That Hindi film music is witnessing a steep downfall is no news to anyone who has spent years listening to the likes of Rafi and Kishore sing to the tunes of Kalyanji-Anandji and Lakshikant-Pyarelal. Even decades after these legends stopped recording, Hindi film music continued to flourish in the company of many great music directors and singers but for the past few years, there has been a massive change in the music scene. We seldom hear tracks that we continue to hum for days or even play on repeat for weeks but with Ajay-Atul’s music in Dhadak, we are witnessing a welcome break from that tiring trend.
Ajay-Atul’s music in the Marathi counterpart Sairat was loved by all. That album was truly an example of how good music surpasses all borders. With the Hindi adaptation too, Ajay-Atul have recreated some of their own tracks for a wider audience as this time the lyrics would be in Hindi. So far, two songs from the Hindi album have been released, Zingaat and Dhadak, and it would be safe to say that the music of this film is reminding us of the good old days when Hindi film music was so good that we would fall in love with the album and in this age, this is a rarity.

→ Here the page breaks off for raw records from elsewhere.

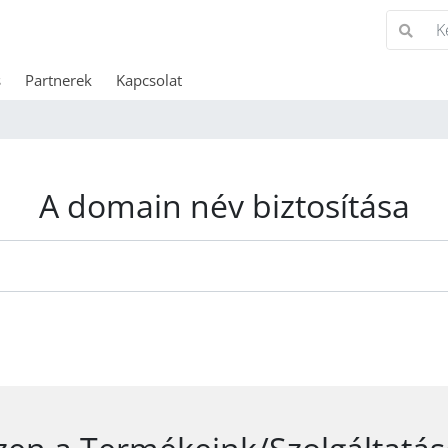
s
Partnerek
Kapcsolat
A domain név biztosítása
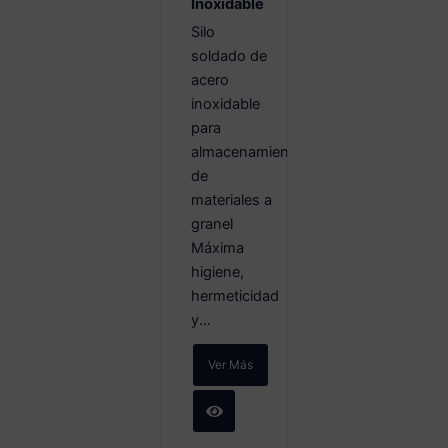
Inoxidable
Silo
soldado de
acero
inoxidable
para
almacenamiento
de
materiales a
granel
Máxima
higiene,
hermeticidad
y...
Ver Más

Many of the popular tracks these days are either a recreation of hit 90s songs or an updated version of a popular Punjabi track. Originality seems to be a thing of the past and the only sufferers here are the listeners. Remembering the last good Hindi film track will take you a while and we can’t really say who is to blame here. In a recent interview with Anupama Chopra, T-Series head Bhushan Kumar shared that a recreation done well gets quite popular amongst the younger audience. He even shared data explaining how well the recreated tracks work. The pre-millennial generation was conditioned to a great Hindi film music culture but such is not the case anymore, at least for the ones who can still name their favourite Udit Narayan tracks.
Sairat’s music was recorded with live musicians and thus, it had the grand feel attached to it. With Dhadak, we hope that the Hindi film music scene gets its much-needed revival. And even though we hope that things will witness a shift, we all know that much like the remix era that plagued us in the early 2000s, this era of revamped songs will vanish only after it has ruined a good number of songs.
But for now, the likes of Dhadak continue to reinstate our faith in Bollywood music and that is a hope that Hindi music lovers really need.